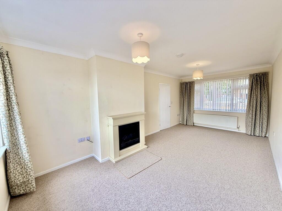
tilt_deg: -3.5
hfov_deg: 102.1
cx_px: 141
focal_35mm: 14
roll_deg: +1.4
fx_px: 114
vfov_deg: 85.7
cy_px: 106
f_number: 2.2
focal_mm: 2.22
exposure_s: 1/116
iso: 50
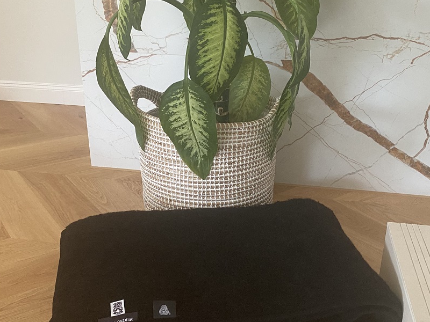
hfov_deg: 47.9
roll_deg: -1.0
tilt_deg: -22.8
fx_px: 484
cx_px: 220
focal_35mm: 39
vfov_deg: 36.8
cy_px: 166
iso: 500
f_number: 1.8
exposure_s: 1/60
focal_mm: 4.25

--------

● **Work required**
Take the line with "hfov_deg: 47.9" and all lines after it through the end of the records, and write them out exactly; include nothing else.

● **Answer below**
hfov_deg: 47.9
roll_deg: -1.0
tilt_deg: -22.8
fx_px: 484
cx_px: 220
focal_35mm: 39
vfov_deg: 36.8
cy_px: 166
iso: 500
f_number: 1.8
exposure_s: 1/60
focal_mm: 4.25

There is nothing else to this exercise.